How the Fed Favors The 1% por Mark Spitznagel:
A major issue in this year’s presidential campaign is the growing disparity between rich and poor, the 1% versus the 99% .. The source is not runaway entrepreneurial capitalism, which rewards those who best serve the consumer in product and price. (Would we really want it any other way?) There is another force that has turned a natural divide into a chasm: the Federal Reserve. The relentless expansion of credit by the Fed creates artificial disparities based on political privilege and economic power.
The Fed doesn’t expand the money supply by uniformly dropping cash from helicopters over the hapless masses. Rather, it directs capital transfers to the largest banks .., minimizes their borrowing costs, and lowers their reserve requirements. All of these actions result in immediate handouts to the financial elite first, with the hope that they will subsequently unleash this fresh capital onto the unsuspecting markets, raising demand and prices wherever they do.

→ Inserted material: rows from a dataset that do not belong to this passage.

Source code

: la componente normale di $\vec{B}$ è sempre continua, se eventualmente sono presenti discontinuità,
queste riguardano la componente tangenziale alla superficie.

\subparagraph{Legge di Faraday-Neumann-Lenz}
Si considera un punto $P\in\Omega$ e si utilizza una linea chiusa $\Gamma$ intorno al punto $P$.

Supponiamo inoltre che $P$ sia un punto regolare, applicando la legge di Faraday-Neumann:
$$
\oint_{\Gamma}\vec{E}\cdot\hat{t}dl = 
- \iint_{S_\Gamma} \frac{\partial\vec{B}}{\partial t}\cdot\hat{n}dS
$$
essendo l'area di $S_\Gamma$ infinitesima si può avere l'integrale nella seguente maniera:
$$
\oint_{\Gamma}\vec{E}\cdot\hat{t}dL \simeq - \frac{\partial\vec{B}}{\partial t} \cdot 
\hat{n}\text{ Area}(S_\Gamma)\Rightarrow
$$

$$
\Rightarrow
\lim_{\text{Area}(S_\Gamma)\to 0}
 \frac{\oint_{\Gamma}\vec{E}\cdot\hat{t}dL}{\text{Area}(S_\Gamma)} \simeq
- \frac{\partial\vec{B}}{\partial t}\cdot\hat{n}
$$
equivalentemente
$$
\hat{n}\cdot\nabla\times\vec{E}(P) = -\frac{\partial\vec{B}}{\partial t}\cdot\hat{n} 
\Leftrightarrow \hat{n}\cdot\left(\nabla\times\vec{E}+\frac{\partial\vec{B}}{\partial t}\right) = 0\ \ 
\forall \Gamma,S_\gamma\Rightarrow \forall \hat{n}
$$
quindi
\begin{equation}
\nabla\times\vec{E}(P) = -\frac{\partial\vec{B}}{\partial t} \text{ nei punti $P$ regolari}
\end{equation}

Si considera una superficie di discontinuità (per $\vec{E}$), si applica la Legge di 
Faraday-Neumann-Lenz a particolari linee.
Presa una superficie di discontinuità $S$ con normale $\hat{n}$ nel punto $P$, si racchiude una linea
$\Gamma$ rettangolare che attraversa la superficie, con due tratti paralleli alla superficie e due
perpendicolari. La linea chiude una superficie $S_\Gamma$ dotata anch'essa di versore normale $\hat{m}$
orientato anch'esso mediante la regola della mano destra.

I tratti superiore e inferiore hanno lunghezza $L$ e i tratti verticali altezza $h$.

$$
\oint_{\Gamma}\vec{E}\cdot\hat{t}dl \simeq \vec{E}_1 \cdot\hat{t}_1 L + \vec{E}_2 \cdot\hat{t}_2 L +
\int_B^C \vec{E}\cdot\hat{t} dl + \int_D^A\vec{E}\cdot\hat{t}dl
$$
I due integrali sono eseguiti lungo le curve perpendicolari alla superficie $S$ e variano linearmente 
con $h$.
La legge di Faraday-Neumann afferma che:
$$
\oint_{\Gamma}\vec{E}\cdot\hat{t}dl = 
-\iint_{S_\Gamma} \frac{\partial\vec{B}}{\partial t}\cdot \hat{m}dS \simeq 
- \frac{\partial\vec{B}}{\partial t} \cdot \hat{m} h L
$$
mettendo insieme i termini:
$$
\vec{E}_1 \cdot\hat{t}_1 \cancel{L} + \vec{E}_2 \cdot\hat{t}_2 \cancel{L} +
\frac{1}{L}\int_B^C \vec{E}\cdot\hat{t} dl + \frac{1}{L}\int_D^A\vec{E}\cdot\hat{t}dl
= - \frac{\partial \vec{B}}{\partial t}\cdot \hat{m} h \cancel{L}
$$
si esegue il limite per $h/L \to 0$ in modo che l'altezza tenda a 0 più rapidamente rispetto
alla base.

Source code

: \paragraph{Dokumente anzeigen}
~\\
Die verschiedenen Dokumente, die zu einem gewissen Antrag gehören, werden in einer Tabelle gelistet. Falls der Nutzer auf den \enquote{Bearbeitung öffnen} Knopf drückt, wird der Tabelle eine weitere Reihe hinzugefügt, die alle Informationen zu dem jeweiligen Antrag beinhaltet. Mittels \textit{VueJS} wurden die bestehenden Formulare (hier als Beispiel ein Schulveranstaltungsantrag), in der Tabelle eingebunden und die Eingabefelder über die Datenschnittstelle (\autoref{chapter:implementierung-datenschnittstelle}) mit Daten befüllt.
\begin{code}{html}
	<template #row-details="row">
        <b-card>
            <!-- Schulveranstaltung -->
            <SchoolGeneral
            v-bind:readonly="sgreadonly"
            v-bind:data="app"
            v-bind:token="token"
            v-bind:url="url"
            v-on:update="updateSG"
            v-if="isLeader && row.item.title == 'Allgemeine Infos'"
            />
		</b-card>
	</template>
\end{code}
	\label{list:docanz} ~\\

The Fed, having gone on an unprecedented credit expansion spree, has benefited the recipients who were first in line at the trough: banks .. and those favored entities and individuals deemed most creditworthy. Flush with capital, these recipients have proceeded to bid up the prices of assets and resources, while everyone else has watched their purchasing power decline.
The Fed is transferring immense wealth from the middle class to the most affluent, from the least privileged to the most privileged. This coercive redistribution has been a far more egregious source of disparity than the president’s presumption of tax unfairness (if there is anything unfair about approximately half of a population paying zero income taxes) or deregulation.